“De adentro hacia afuera, en Totalidad”
Por experiencia propia, sé que cuando emprendemos algo en solitario el trabajo es más difícil y corremos alto riesgo de no cumplir con el propósito. Una de las claves de éxito es trabajar en equipo. ¿Con quién lo hacemos?
El primer equipo que requerimos hacer es con nosotros mismos. Esto parecería obvio, pero con frecuencia lo olvidamos, pues nuestra relación íntima es precaria. La cultura en la que estamos inmersos y la educación tradicional no privilegian que dialoguemos internamente, que abramos espacios en nuestra cotidianidad para estar a solas, no desde la queja y la pesadumbre, sino desde el gozo y la plenitud. La soledad, motivo de canciones y poemas llenos de desesperanza y frustración, es una oportunidad maravillosa para construir una sana relación con nosotros mismos. Cuando digo que yo soy la persona más importante de mi vida muchas personas lo asumen como un egoísmo llevado al extremo, un narcisismo que no me permite ver más allá de mis narices. No hay tal: en sensatez, podemos reconocer una realidad de a puño: la persona con quienes vamos a estar toda la vida, toda, es solo una: yo mismo. Fue la vida propia la que nos comprometimos a vivir antes de encarnar, es el propio cuerpo el territorio perfecto para asumir la existencia, además de ser el único posible. Si bien es frecuente vivir enajenados de nosotros mismos, lo sano es estar en plena conexión interior todo el tiempo.
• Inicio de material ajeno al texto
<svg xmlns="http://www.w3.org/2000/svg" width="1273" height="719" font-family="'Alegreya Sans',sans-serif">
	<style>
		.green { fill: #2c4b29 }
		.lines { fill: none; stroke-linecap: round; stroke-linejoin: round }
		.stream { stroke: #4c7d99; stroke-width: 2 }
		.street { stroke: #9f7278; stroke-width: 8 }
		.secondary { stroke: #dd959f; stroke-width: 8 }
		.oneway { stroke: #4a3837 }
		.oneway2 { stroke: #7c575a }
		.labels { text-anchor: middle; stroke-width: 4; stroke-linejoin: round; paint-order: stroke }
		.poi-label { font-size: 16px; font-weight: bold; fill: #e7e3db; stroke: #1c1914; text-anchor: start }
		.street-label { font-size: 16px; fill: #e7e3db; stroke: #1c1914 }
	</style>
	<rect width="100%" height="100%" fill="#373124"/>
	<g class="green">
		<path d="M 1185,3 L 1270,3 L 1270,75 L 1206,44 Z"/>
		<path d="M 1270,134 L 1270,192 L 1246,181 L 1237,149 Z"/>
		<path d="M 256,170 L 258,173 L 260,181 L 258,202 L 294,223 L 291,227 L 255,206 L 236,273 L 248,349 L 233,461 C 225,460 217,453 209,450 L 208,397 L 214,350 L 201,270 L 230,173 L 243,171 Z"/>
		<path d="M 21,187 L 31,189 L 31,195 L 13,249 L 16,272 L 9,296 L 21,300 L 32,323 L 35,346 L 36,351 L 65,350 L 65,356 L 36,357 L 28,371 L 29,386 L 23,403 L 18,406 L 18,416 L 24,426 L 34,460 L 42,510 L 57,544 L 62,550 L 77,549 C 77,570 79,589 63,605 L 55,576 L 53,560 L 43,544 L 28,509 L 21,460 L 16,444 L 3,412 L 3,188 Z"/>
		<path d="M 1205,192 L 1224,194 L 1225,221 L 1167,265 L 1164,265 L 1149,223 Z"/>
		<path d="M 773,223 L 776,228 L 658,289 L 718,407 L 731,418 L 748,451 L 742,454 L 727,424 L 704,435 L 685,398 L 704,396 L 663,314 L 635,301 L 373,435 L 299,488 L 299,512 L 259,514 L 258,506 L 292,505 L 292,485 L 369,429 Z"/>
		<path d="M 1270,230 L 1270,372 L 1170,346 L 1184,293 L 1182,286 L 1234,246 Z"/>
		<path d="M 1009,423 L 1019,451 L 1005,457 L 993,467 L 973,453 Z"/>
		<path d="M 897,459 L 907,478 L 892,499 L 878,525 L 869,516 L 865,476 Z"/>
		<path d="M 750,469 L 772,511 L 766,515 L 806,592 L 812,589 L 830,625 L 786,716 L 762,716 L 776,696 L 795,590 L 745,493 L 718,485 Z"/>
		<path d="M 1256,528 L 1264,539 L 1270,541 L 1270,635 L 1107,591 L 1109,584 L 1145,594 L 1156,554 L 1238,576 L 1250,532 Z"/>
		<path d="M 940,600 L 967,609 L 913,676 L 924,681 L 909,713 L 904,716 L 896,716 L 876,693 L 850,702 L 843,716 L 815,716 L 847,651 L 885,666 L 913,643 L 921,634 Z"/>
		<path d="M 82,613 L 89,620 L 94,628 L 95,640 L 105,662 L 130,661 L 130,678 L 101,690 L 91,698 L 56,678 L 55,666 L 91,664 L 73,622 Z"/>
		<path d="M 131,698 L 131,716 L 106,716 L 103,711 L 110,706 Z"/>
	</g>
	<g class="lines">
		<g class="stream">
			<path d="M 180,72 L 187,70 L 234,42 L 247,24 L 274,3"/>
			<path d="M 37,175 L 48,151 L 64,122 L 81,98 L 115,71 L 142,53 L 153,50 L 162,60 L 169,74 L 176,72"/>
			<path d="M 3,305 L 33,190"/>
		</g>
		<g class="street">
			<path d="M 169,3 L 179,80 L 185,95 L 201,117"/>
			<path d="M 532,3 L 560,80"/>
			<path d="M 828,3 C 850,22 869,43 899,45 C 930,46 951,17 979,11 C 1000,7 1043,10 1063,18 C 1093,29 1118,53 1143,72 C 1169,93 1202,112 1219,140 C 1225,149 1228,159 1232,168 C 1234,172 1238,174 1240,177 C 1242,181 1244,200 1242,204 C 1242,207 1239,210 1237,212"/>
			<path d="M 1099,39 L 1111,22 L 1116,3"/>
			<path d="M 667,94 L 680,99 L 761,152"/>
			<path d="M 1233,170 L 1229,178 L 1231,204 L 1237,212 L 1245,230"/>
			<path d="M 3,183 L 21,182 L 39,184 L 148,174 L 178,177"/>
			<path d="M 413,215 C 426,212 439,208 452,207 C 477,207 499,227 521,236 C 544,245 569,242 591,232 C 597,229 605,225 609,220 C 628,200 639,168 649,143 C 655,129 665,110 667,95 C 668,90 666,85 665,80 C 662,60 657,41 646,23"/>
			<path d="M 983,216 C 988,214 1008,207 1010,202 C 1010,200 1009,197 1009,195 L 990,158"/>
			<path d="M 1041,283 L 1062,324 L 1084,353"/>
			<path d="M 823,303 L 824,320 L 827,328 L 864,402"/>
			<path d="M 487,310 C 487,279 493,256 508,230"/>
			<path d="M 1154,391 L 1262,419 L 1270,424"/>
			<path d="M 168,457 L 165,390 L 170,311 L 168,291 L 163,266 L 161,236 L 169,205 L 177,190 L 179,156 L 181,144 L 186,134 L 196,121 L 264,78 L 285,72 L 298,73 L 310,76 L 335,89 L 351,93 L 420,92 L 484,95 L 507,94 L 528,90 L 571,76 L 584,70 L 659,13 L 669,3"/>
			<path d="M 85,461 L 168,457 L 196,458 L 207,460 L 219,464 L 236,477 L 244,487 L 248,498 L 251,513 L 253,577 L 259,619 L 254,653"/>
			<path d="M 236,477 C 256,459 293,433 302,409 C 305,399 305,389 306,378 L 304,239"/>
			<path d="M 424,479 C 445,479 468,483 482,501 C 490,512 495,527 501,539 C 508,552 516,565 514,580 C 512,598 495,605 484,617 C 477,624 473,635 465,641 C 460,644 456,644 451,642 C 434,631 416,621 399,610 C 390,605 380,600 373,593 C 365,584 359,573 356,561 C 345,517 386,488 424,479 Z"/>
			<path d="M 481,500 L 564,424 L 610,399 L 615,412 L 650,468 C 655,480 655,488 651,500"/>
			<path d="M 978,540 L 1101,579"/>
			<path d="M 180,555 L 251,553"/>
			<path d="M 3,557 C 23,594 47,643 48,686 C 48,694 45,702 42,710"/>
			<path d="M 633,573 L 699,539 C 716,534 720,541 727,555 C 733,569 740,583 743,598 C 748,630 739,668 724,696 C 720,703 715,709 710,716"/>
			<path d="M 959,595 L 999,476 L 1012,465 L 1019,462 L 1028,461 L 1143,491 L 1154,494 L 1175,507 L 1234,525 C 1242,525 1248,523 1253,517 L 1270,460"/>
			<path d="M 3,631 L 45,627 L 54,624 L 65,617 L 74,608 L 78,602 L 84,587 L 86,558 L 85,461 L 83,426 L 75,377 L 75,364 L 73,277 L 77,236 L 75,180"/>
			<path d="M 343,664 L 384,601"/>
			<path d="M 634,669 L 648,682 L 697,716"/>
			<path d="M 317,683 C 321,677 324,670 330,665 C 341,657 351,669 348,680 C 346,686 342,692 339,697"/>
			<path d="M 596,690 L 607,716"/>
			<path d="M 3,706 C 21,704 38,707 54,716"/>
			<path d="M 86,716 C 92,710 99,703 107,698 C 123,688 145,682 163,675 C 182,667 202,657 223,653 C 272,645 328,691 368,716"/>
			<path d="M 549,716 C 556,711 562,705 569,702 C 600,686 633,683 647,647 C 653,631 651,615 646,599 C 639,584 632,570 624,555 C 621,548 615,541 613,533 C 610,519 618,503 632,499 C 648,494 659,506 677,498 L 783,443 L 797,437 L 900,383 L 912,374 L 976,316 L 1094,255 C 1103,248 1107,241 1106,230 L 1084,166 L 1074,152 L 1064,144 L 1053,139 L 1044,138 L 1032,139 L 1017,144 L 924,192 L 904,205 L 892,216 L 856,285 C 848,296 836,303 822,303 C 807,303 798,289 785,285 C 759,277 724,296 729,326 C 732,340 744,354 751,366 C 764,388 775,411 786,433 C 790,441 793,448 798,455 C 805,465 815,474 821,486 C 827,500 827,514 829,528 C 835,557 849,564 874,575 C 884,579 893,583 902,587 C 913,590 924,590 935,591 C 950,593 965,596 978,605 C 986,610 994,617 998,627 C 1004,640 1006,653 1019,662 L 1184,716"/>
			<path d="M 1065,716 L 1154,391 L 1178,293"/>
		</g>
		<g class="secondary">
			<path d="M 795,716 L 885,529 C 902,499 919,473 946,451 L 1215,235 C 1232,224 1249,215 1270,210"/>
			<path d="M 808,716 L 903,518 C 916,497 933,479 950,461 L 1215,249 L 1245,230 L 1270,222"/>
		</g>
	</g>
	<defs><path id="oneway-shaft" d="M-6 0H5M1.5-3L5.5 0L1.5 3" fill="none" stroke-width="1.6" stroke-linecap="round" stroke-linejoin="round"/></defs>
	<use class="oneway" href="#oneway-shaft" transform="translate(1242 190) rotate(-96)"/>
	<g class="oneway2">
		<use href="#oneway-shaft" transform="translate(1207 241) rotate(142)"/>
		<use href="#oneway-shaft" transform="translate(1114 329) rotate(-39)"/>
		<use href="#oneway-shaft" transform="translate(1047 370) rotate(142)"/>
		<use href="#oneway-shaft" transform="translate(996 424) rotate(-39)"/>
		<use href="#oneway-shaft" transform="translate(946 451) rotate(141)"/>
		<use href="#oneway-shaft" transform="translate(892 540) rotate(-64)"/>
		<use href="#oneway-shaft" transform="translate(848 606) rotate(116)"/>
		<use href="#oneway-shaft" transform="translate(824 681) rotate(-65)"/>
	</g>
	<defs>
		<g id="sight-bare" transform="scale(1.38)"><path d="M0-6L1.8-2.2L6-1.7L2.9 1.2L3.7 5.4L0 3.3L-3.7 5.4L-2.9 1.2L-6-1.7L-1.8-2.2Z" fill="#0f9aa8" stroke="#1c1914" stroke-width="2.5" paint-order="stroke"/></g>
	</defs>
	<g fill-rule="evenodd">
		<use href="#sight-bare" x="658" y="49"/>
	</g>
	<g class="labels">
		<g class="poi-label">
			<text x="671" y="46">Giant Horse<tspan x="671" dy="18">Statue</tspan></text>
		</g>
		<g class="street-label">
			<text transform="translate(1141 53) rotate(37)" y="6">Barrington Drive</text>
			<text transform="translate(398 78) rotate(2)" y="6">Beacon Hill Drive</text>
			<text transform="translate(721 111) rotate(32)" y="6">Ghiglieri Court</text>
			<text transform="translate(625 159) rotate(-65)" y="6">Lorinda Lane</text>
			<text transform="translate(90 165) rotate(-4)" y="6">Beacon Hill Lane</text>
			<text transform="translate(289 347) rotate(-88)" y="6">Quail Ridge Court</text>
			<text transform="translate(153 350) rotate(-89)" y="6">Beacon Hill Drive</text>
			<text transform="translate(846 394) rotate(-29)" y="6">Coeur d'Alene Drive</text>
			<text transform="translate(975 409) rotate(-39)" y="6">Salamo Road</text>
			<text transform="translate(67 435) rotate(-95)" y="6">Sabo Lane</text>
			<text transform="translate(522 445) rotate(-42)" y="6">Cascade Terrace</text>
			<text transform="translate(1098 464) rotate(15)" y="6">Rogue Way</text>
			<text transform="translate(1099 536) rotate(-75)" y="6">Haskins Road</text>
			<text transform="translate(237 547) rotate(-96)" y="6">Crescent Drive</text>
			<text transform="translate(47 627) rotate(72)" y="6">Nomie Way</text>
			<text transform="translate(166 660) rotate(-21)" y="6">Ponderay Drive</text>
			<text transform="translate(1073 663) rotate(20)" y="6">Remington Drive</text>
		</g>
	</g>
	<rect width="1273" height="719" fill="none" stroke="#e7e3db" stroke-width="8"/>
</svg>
Es este primer equipo fundamental para recorrer el camino de la vida.
Ese equipo natural que necesitamos hacer con nosotros mismos tiene un maravilloso correlato espiritual. Aquí nos encontramos con otro obstáculo: nuestras concepciones sobre Dios, la Divinidad, que en esta tercera dimensión que habitamos son bastante limitadas. Si creemos que Dios es algo externo a nosotros, que está arriba en los cielos lejos de la Tierra, nos estamos separando -bien sea consciente o inconscientemente- de la Totalidad. Por ello es a la vez urgente e importante reconocer que Dios habita en nosotros, que tenemos una chispa divina que nos anima, que hacemos parte de un Todo mayor. Al profundizar en la relación con nosotros mismos, al mantenerla viva en medio de la cotidianidad, estamos también alimentando la relación con Dios Padre y Madre, nos estamos alineando con la creación. Si al mirarnos al espejo vamos más allá de peinarnos, maquillarnos o afeitarnos y reconocemos nuestra propia divinidad, en minúscula, estamos avanzando en la consciencia de conexión con la Divinidad, en mayúscula. Al hacer equipo en forma amorosa y consciente con nosotros mismos también lo estamos haciendo con Dios. En realidad nunca estamos solos: la Divinidad está en nosotros y la podemos evidenciar en múltiples manifestaciones.
Esa conexión con la Totalidad, esa profunda vivencia del amor con nosotros mismos y con el Todo, nos lleva inevitablemente a conectarnos con las otras personas, con nuestras mascotas y nuestras plantas, con el agua que fluye por el río, con la montaña y los árboles, con las rocas y el viento. Es allí, en esa frecuencia vibracional del amor, cuando aparecen las personas adecuadas para hacer equipo. Ello será más exitoso en la medida en que, primeramente, hagamos equipo con la vida.